Wednesday, February 2, 2011

Egypt: Trying for Peace in Climate of Chaos, Violence


by Peter Bouckaert
(Human Rights Watch, Emergencies Director)

"(Alexandria) - When my translator and I arrived at the main morgue in Alexandria on Saturday morning to try and figure out how many people had died the previous day in the violent clashes that engulfed the city, officials held us back. We needed official permission, they said, and couldn't give us any information without that.

As we walked around looking for the hospital director, his colleagues whispered to us that he was hiding, afraid of the consequences of letting a foreigner into the morgue. But the relatives of the dead had had enough. They shouted at the officials, grabbed us by the arms and pushed us inside.
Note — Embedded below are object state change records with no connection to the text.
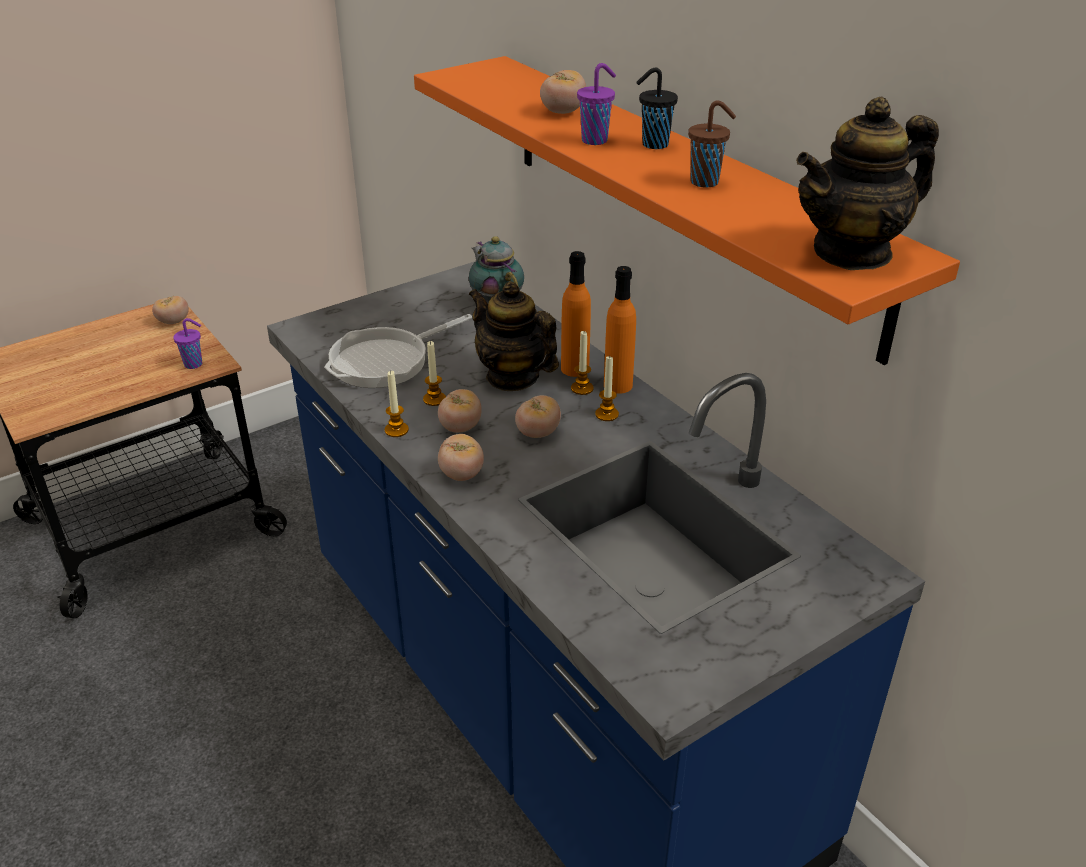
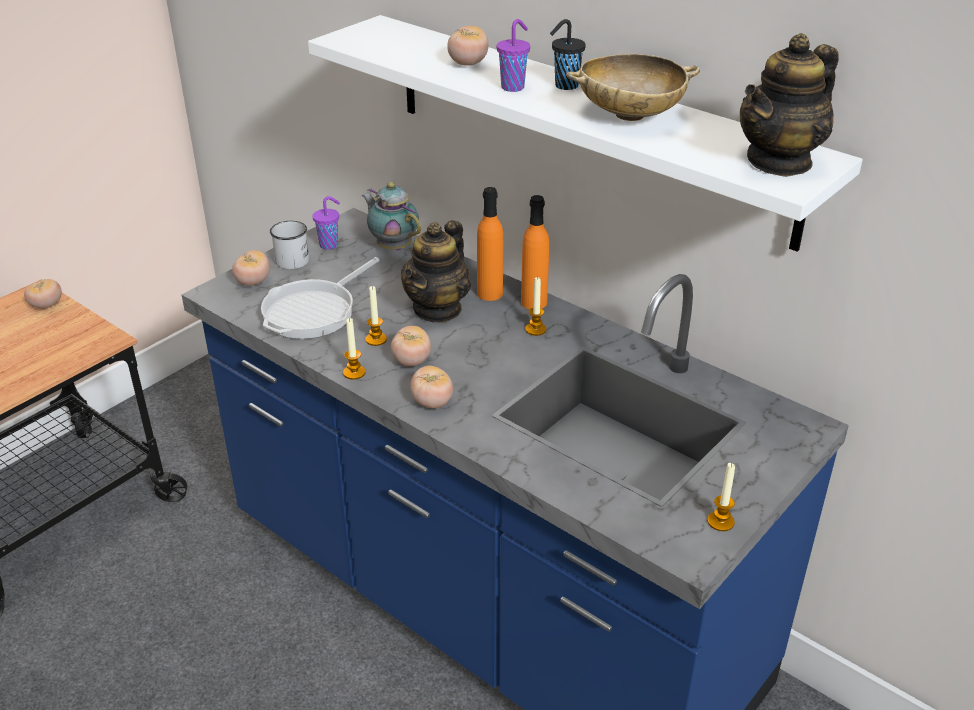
camera: 15 degrees left, 0 degrees up
purple cup [173,318,202,369] -> purple cup moved to [312,196,340,250]
orange shelf [414,56,960,365] -> white shelf [308,15,863,252]
teapot [469,281,559,391] -> teapot turned 90 degrees counterclockwise [401,220,471,323]
tomato [515,395,561,438] -> tomato moved to [232,250,270,286]
candle [571,331,594,395] -> candle moved to [708,463,735,531]
brown cup [688,100,736,188] -> beige bowl [566,54,700,121]
none -> white mug [270,221,309,270]

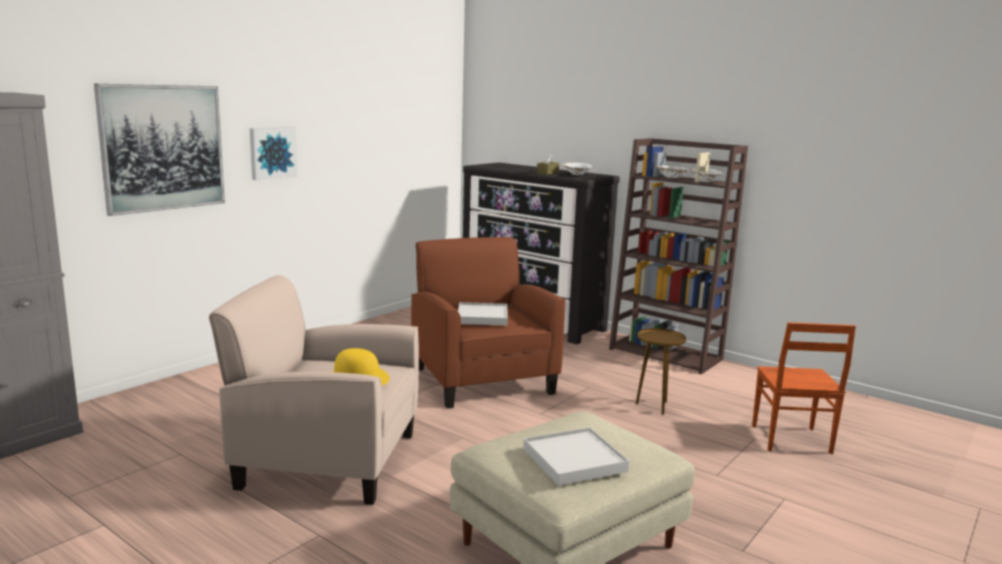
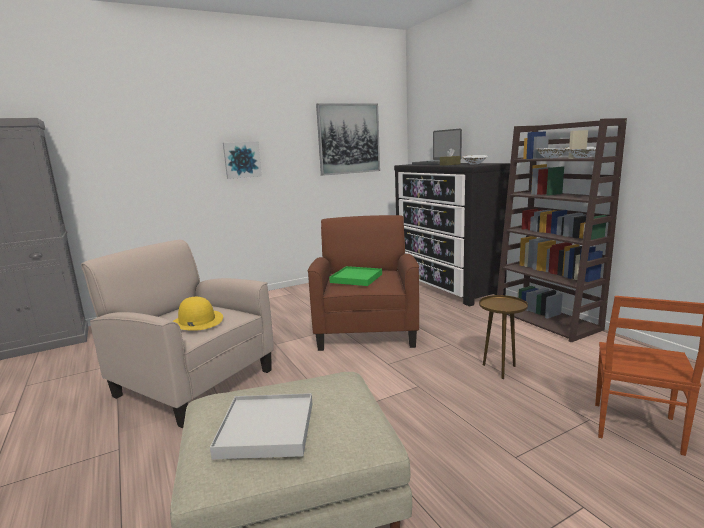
camera: 25 degrees right, 0 degrees up
picture [94,84,225,216] -> picture moved to [316,103,380,176]
white tray [458,302,508,326] -> green tray [329,266,382,286]
none -> laptop [412,128,462,165]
Suddenly we were in the cold room surrounded by corpses
.....

The dead and wounded we saw at the hospital were ordinary Egyptians like those I had watched the previous day emerge from a mosque and start marching against the regime. The protesters had made their nonviolent intentions clear, shouting "We are peaceful!" time and time again, and holding their arms in the air. But they were brutally and immediately attacked by the city's riot police.
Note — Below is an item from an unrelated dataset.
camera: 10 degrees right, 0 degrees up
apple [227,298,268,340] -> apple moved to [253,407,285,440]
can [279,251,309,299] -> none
This was not a battle provoked by the protesters but it was one they ultimately won, suddenly ending -- at least in Alexandria -- Egypt's 30-year existence as a police state. At the morgue we were confronted with the human cost of that victory.

What is happening in Egypt today is historic: The Egyptian people are engaged in a battle to bring down an abusive police state and will not stop until they achieve their dream. Now they know their power and will not likely stop for changes that are simply cosmetic. As one protester told me outside the morgue, "We want to uproot the entire tree, down to the roots, and then plant a new tree.".....

Many believe that the embattled President Hosni Mubarak and his interior ministry have a hand in the chaos. Mubarak's mantra to his people was always that he was the guarantor of their safety and the nation's stability.

Over the weekend, unexplained prison breaks and incidents of undercover police caught looting suggested to many that the Mubarak regime was fomenting chaos as a pretext to end the popular uprising.

But out of chaos, hope is already emerging. In Alexandria, Cairo and Suez, communities responded by organizing themselves into "popular committees" arming themselves with sticks and kitchen knives and walking the streets of their neighborhoods all night to guard their homes and shops.

The popular committees I have seen in action are not acting like vigilantes and are carefully organized by street, neighborhood and city. When they catch looters they don't dispense street justice but hand them over to the army.....

Those behind the protests don't look threatening out on the street. The people are tired from days of protest and nights of standing guard, but they are united behind the single goal to stand together to safeguard that change they have already brought about without any outside support and to continue to fight for a permanent end to the abusive police state of President Mubarak, peacefully."